Rongorongo of Easter Island, which may be one of very few independent inventions of writing in human history.

A glyph is a picture or symbol that represents a word, used in some writing systems, such as the one used in ancient Egypt. Maya glyphs, Aztec and Zapotec script of Mesoamerica are also examples. Rongorongo is system of glyphs discovered in the 19th century on Easter Island in the South Pacific that appears to be writing or proto-writing.

Petroglyph[]

Petroglyphs are found worldwide, and are often associated with prehistoric peoples. The word comes from the Greek prefix petro-, from πέτρα petra meaning "stone", and γλύφω glýphō meaning "carve", and was originally coined in French as pétroglyphe. Around 7,000 to 9,000 years ago, following the introduction of a number of precursors of writing systems, the existence and creation of petroglyphs began to suffer and tail off, with different forms of art, such as pictographs and ideograms, taking their place.

Egyptian Hieroglyphics[]

Hieroglyph is a character used in a system of pictorial writing, particularly that form used on ancient Egyptian monuments. Hieroglyphic symbols may represent the objects that they depict but usually stand for particular sounds or groups of sounds. Hieroglyph, meaning “sacred carving,” is a Greek translation of the Egyptian phrase “the god’s words."

Mayan Glyphs[]

Maya glyphs, is historically the native writing system of the Maya civilization of Mesoamerica and is the only Mesoamerican writing system that has been substantially deciphered.

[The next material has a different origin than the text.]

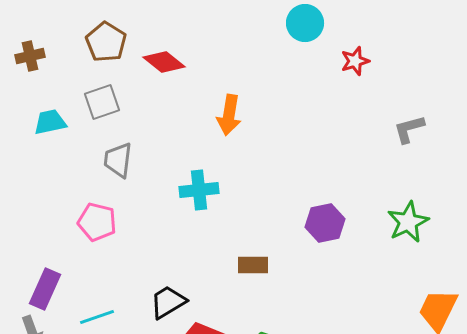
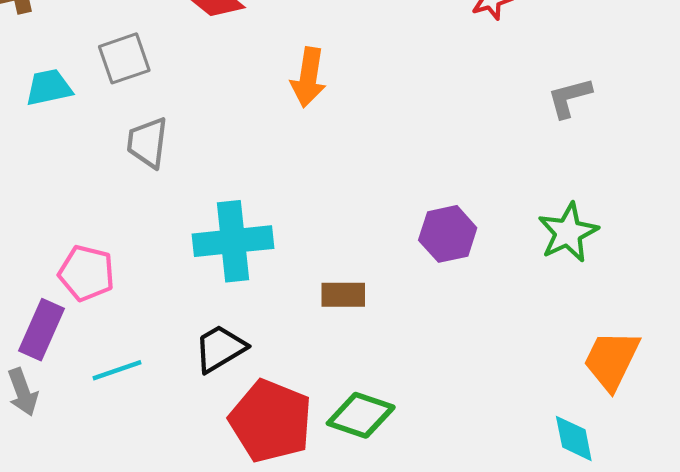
cyan cross: (199, 190) -> (233, 241), moved, size x1.4
pink pentagon: (97, 222) -> (87, 273), moved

The earliest inscriptions found which are identifiably Maya date to the 3rd century BCE in San Bartolo, Guatemala.

Aztec and Zapotec Script[]

The Aztec or Nahuatl script is a pre-Columbian writing system that combines ideographic writing with Nahuatl specific phonetic logograms and syllabic signs which was used in central Mexico by the Nahua people. The Aztec writing system derives from writing systems used in Central Mexico, such as Zapotec script. Mixtec writing is also thought to descend from Zapotec.